Adding a small splash of crimson to a Thanksgiving spread, cranberry sauce is a staple of many feasts on turkey day in America. Whether from a can or made at home, the sauce adds a refreshing tang to the show.
For those who want to try their hand at making cranberry sauce at home — it is quite easy — finding the right recipe can be important especially if it is going to stand out compared to the run of the mill canned sauce from the store. Below are a few recipes to consider ahead of the holiday.
Classic Cranberry Sauce: By far the simplest of the recipes on this list, making classic cranberry sauce requires a 12-ounce bag of fresh or frozen cranberries, one cup of sugar, one strip of orange or lemon zest and two tablespoons of water.
To make, add the cranberries to a saucepan and remove about a 1/2 cup of the berries and put aside for later. Combine the remaining ingredients and cook over low heat until the sugar dissolves and the cranberries become soft (about 10 minutes). Then, increase the temperature to medium and cook until the cranberries burst, or about 12 more minutes. Then return the mixture to low and stir in the remaining cranberries. Add sugar, salt and pepper to taste before cooling it to room temperature for serving.

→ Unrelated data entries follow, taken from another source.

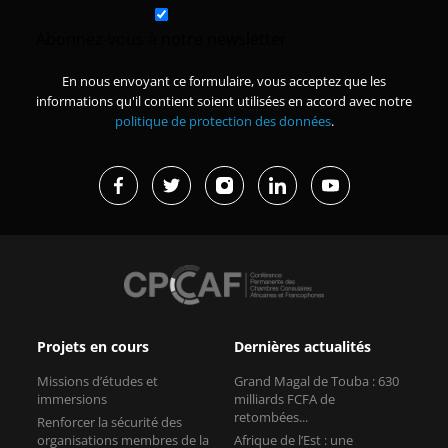
Abonnez-vous à notre newsletter
En nous envoyant ce formulaire, vous acceptez que les
informations qu'il contient soient utilisées en accord avec notre
politique de protection des données
.
Projets en cours
Dernières actualités
Missions d’études et
Grand Magal de Touba : 630
immersions
milliards FCFA de
retombées...
Renforcer la sécurité des
organisations membres de la
Afrique de l’Est : une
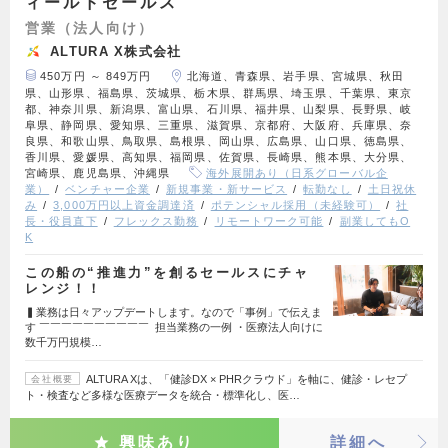
ィールドセールス
営業（法人向け）
ALTURA X株式会社
450万円 ～ 849万円
北海道、青森県、岩手県、宮城県、秋田
県、山形県、福島県、茨城県、栃木県、群馬県、埼玉県、千葉県、東京
都、神奈川県、新潟県、富山県、石川県、福井県、山梨県、長野県、岐
阜県、静岡県、愛知県、三重県、滋賀県、京都府、大阪府、兵庫県、奈
良県、和歌山県、鳥取県、島根県、岡山県、広島県、山口県、徳島県、
香川県、愛媛県、高知県、福岡県、佐賀県、長崎県、熊本県、大分県、
宮崎県、鹿児島県、沖縄県
海外展開あり（日系グローバル企
業）
ベンチャー企業
新規事業・新サービス
転勤なし
土日祝休
み
3,000万円以上資金調達済
ポテンシャル採用（未経験可）
社
長・役員直下
フレックス勤務
リモートワーク可能
副業してもO
K
この船の“推進力”を創るセールスにチャ
レンジ！！
▍業務は日々アップデートします。なので「事例」で伝えま
す ￣￣￣￣￣￣￣￣￣￣ 担当業務の一例 ・医療法人向けに
数千万円規模…
ALTURA Xは、「健診DX × PHRクラウド」を軸に、健診・レセプ
会社概要
ト・検査など多様な医療データを統合・標準化し、医…
興味あり
詳細へ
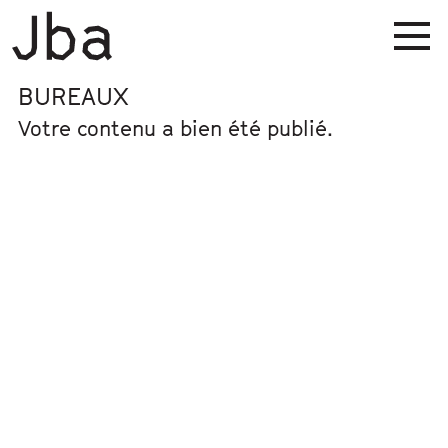
BUREAUX
Votre contenu a bien été publié.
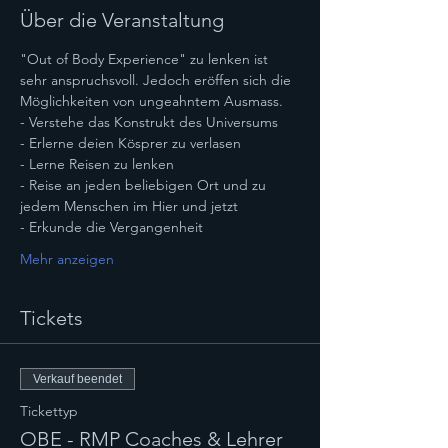
Über die Veranstaltung
"Out of Body Experience" zu lenken ist 
sehr anspruchsvoll. Jedoch eröffen sich die 
Möglichkeiten von ungeahntem Ausmass.
- Verstehe das Konstrukt des Universums
- Erlerne deien Kösprer zu verlasen
- Lerne Reisen zu lenken
- Reise an jeden beliebigen Ort und zu 
jedem Menschen im Hier und jetzt
- Erkunde die Vergangenheit
Mehr anzeigen
Tickets
Verkauf beendet
Tickettyp
OBE - RMP Coaches & Lehrer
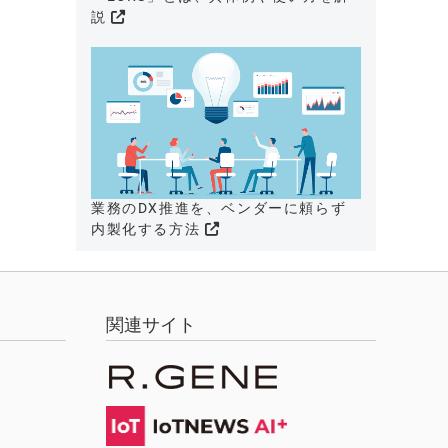
説
業務のDX推進を、ベンダーに頼らず
内製化する方法
関連サイト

Ginger Cranberry Sauce: This recipe combines one pound of frozen or fresh cranberries in a saucepan alongside 1/2 cup of granulated sugar, 1/3 cup of light brown sugar, two teaspoons orange zest, ¾ cup orange juice and one tablespoon ginger. Bring the mixture to a boil before reducing the heat and simmering while stirring occasionally. Keep the heat on until the sauce thickens and the cranberries burst (about 15 to 20 minutes).
Spiced Cranberry Sauce: To start this recipe, grab a four inch square of cheesecloth and put two whole star anise and four whole allspice berries inside and tie into a sachet. Then, in a medium pot over medium heat mix ¾ cup sugar, ¼ cup orange juice and ¼ cup water. Add the sachet and stir until the sugar melts and liquid bubbles begin.
Remove the liquid and allow it to steep for 10 minutes before returning the pot to medium-high heat. Add 12 ounces of cranberries and zest strips from ½ orange and cook the mixture until the cranberries begin to pop. After removing the sachet, chill the container for at least an hour.